Vie Inc.
Avec Unité modèle, à l’affiche au Théâtre d’Aujourd’hui jusqu’au 7 mai, Guillaume Corbeil clôt brillamment une trilogie théâtrale axée sur le culte de l’image et une quête biaisée d’avance sur l’authenticité. Les publicités empoisonnent nos existences et dictent des modes de vie utopiques par le biais de manipulations si ingénieusement bien calculées qu’on ne se rend presque plus compte de leur influence machiavélique. Pour illustrer ce propos, Corbeil s’attaque cette fois-ci à la culture du condo urbain. Tables rondes, mousseux et musique lounge possèdent la salle dans laquelle les spectateurs deviennent des clients potentiels pour habiter dans un des sublimes appartements du Complexe Diorama. Martin (Patrice Robitaille), un représentant immobilier expérimenté, joint ses forces à la novice Sarah (Anne-Élisabeth Bossé) pour offrir une soirée corporative qui, sous son vernis impeccable, dévoilera graduellement ses failles.
La critique sociale que suggère le dramaturge marque et imprègne longtemps l’imaginaire grâce à une écriture raffinée, délicieusement incisive et dénuée de morales suffisantes. Le texte sème constamment de fausses pistes, plongeant l’audience dans un jouissif suspense. Qu’est-ce qui est vrai? Quelles sont les limites de la présentation? Qu’est-ce qui se trame exactement entre Martin et Sarah? Le tandem vend du rêve, des fantasmes inatteignables et futiles, et incarne un couple parfait jusqu’à ne plus savoir lui-même où s’arrête cette fiction. Seule Sarah connaît des moments de lucidité (et d’hésitation dans la livraison de son pitch de vente appris par cœur) en demandant constamment à Martin si ce qu’il vient d’avancer est »pour vrai ». Tout en les exécutant, les protagonistes narrent les gestes à la deuxième personne du pluriel pour inclure les spectateurs/clients et les inciter à consommer ce bonheur préfabriqué. En se posant des questions qui obtiendront des réponses lors d’une finale poignante, le public s’esclaffe devant les généralités aucunement subtiles crachées par les agents d’immeubles (Une perle industrielle dans écrin de prestige /Un design riche et épuré ). Ensuite, il se fait inconsciemment et volontairement prendre au jeu en aimant certaines fonctionnalités invitantes de la demeure (l’éternel mais efficace cliché de l’immense walk-in rempli d’escarpins griffés) pour finalement rire jaune et ressentir de profonds malaises lorsqu’il y a exposition de techniques ignobles tirant profit de détresses humaines.

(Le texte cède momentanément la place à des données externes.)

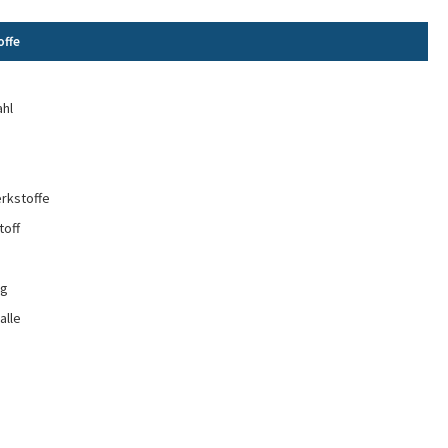
offe
e
ahl
rkstoffe
toff
ng
alle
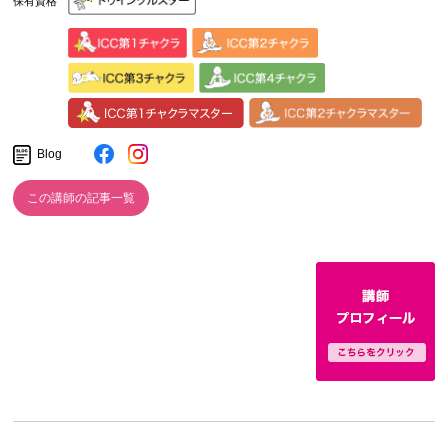
保有資格
Blog
この講師の記事一覧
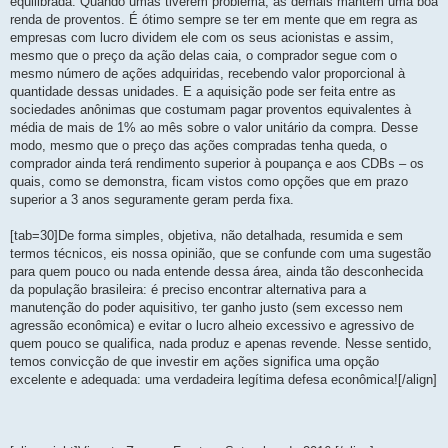
equilibrada. Quando umas tiverem problema, as demais mantêm uma boa
renda de proventos. É ótimo sempre se ter em mente que em regra as
empresas com lucro dividem ele com os seus acionistas e assim,
mesmo que o preço da ação delas caia, o comprador segue com o
mesmo número de ações adquiridas, recebendo valor proporcional à
quantidade dessas unidades. E a aquisição pode ser feita entre as
sociedades anônimas que costumam pagar proventos equivalentes à
média de mais de 1% ao mês sobre o valor unitário da compra. Desse
modo, mesmo que o preço das ações compradas tenha queda, o
comprador ainda terá rendimento superior à poupança e aos CDBs – os
quais, como se demonstra, ficam vistos como opções que em prazo
superior a 3 anos seguramente geram perda fixa.
[tab=30]De forma simples, objetiva, não detalhada, resumida e sem
termos técnicos, eis nossa opinião, que se confunde com uma sugestão
para quem pouco ou nada entende dessa área, ainda tão desconhecida
da população brasileira: é preciso encontrar alternativa para a
manutenção do poder aquisitivo, ter ganho justo (sem excesso nem
agressão econômica) e evitar o lucro alheio excessivo e agressivo de
quem pouco se qualifica, nada produz e apenas revende. Nesse sentido,
temos convicção de que investir em ações significa uma opção
excelente e adequada: uma verdadeira legítima defesa econômica![/align]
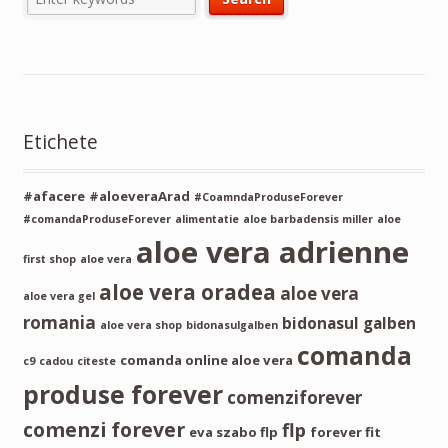
Etichete
#afacere
#aloeveraArad
#CoamndaProduseForever
#comandaProduseForever
alimentatie
aloe barbadensis miller
aloe
aloe vera adrienne
first shop
aloe vera
aloe vera oradea
aloe vera
aloe vera gel
romania
bidonasul galben
aloe vera shop
bidonasulgalben
comanda
comanda online aloe vera
c9
cadou
citeste
produse forever
comenziforever
comenzi forever
flp
eva szabo flp
forever fit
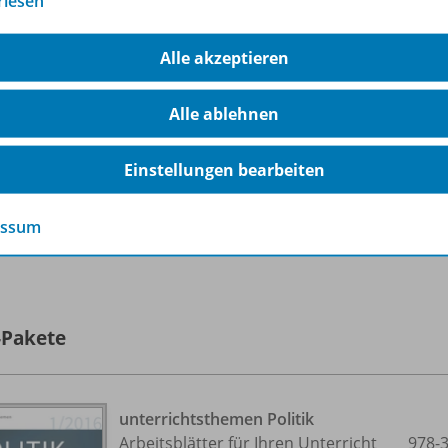
rlesen
Konfliktkultur und Kommunikation
OD10
Sofort verfügbar
Alle akzeptieren
Dateiformat:
PDF-Dokument
Alle ablehnen
Einstellungen bearbeiten
essum
lle 6 Inhalte dieser Ausgabe anzeigen
-Pakete
unterrichtsthemen Politik
Arbeitsblätter für Ihren Unterricht
978-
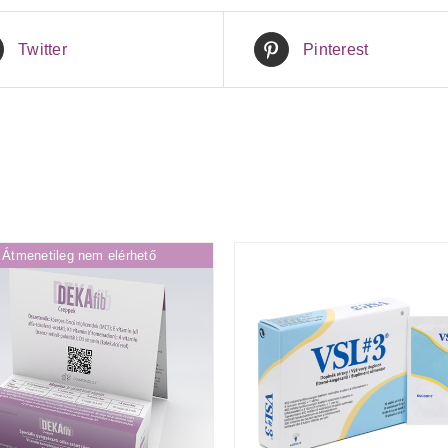
Twitter
Pinterest
Átmenetileg nem elérhető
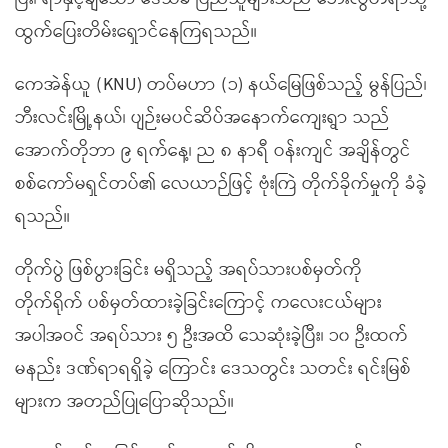
ထွက်ပြေးတိမ်းရှောင်နေကြရသည်။
ကေအဲန်ယူ (KNU) တပ်မဟာ (၁) နယ်မြေဖြစ်သည့် မွန်ပြည်၊
ဘီးလင်းမြို့နယ်၊ ပျဉ်းမပင်ဆိပ်အနောက်ကျေးရွာ သည်
အောက်တိုဘာ ၉ ရက်နေ့၊ ည ၈ နာရီ ဝန်းကျင် အချိန်တွင်
စစ်ကော်မရှင်တပ်၏ လေယာဉ်ဖြင့် ဗုံးကြဲ တိုက်ခိုက်မှုကို ခံခဲ့
ရသည်။
တိုက်ပွဲ ဖြစ်ပွားခြင်း မရှိသည့် အရပ်သားပစ်မှတ်ကို
တိုက်ရိုက် ပစ်မှတ်ထားခဲ့ခြင်းကြောင့် ကလေးငယ်များ
အပါအဝင် အရပ်သား ၅ ဦးအထိ သေဆုံးခဲ့ပြီး၊ ၁၀ ဦးထက်
မနည်း ဒဏ်ရာရရှိခဲ့ ကြောင်း ဒေသတွင်း သတင်း ရင်းမြစ်
များက အတည်ပြုပြောဆိုသည်။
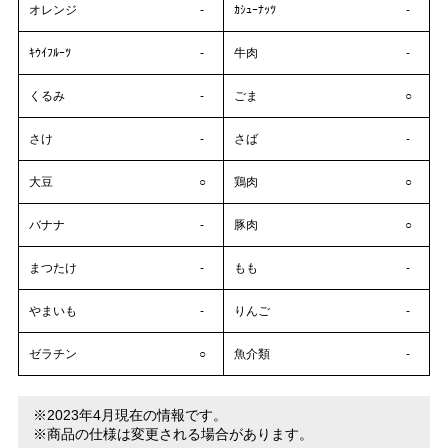
オレンジ
-
ｶｼｭｰﾅｯﾂ
-
ｷｳｲﾌﾙｰﾂ
-
牛肉
-
くるみ
-
ごま
○
さけ
-
さば
-
大豆
○
鶏肉
○
バナナ
-
豚肉
○
まつたけ
-
もも
-
やまいも
-
りんご
-
ゼラチン
○
魚介類
-
※2023年4月現在の情報です。
※商品の仕様は変更される場合があります。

La mise en scène dynamique de Sylvain Bélanger captive le public tout au long. Les déplacements des personnages correspondent parfaitement à leurs caractéristiques. Le décor magnifiquement stylisé donne d’abord des frissons d’extase pour ensuite procurer des sueurs froides. La distribution accomplit des merveilles. Anne-Élisabeth Bossé interprète avec justesse les multiples facettes de son personnage. L’évolution de Sarah tire les larmes, mais jamais dans un esprit mélodramatique. De son côté, Patrice Robitaille joue de manière stupéfiante le triste déni de Martin.
Unité modèle est à l’affiche dans la salle principale du Théâtre d’Aujourd’hui jusqu’au 7 mai.